I spent the rest of the afternoon alone at El Museo de la Reina SofĂ­a, which had a lot of contemporary exhibitions on show, one of which was called Playgrounds, in which I stayed happily for several hours. "Reinventing the Square" was the tagline for the show, and it explored in many different spaces with many artists how the idea of public space has been reinvented in the modern era and how it can continue to be changed in order to keep it in the hands of the people, and be used for social change. 






My favorite part of the exhibition, a piece called The Model (for a qualitative society) by Danish artist Palle Nielsen which created a play space inside an institution made, made of rudimentary structures from recycled materials for children to come and play, change the space, build more structures, and use their imagination without adult interference. Of course this was incredibly interesting and exciting for me because of all the work I have been doing trying to bring play into art practice and blurring the line between artwork and imaginative, non-productive, seemingly pointless fun- the kind that children find easy and adults find very difficult and confusing. It was interesting seeing how the piece, executed in the 60s, was receieved by art institutions who may not have seen it as art, and by parents who had issues with safety and the limited supervision and ample freedom given to the children who played in The Model.


Map showing frames for building, a foam block pool, dress-up station, paint and clay tables, climbing towers, and a collective swing.

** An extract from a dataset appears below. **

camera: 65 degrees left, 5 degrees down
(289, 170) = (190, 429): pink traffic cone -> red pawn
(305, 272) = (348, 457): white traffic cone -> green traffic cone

Sunday, my last day in Spain, I ate lunch at El Mercado de San Miguel again, this time arriving before all other tourists and carefully choosing a variety of delicious tapas. Little pieces of bread with onions and goat cheese, strong brie and fruit, veggies and fish, and a strange topping that looked a lot like white worms but was actually fish intestines, which was really yummy. Sangria at noon? Sure, I'm in Spain.


I wandered down to La Plaza Latina and stumbled across a strange sort of public space that had a bunch of semi-permanent, DIY-looking structures in a large lot, where there was an acapella concert going on and people were listening and lounging in the sun. I was really excited and pleasantly surprised to happen upon such an intriguing use of public space- it had seating with shade for watching concerts and for hanging out, a basketball court, garden plots, a lot of great murals, and even a toilet, and there was a guy selling cheap beer and food while we listened to the music. It made me think a lot about how we use public space back home in New York and the US, as there seem to be more restrictions on it and less of a sense of communal ownership that makes something like this possible. I wish I could have stayed longer and seen what other ways people used the space and how it was run.








I had an amazing time in Madrid and felt like I had fallen in love with the city even after two days, and I didn't want to leave, feeling like I had only scratched the surface. Granada and Madrid are two places I will want to go back to spend more time the first chance I get. I'm unsure of how I would feel living in Spain long-term, but visiting was everything I could have imagined, and I feel like I have opened up to visiting more Spanish-speaking countries- now my eye is on Mexico and Latin and South America. 

On an unrelated note, I also learned never to take an overnight bus if I value my mental and physical health- my very silly previous self, while booking plane tickets months ago, decided it would be a good idea to take a cheap Easy Jet plane back from Madrid to London and then take an overnight bus from there to Rotterdam instead of a plane direct from Spain to the Netherlands. This resulted in a sleepless night and 14 hours of continuous travelling until I was in my bed at 9am on Monday morning, and subsequently caught a long and terrible cold for that week. Luckily I was better in time for my next trip- Berlin!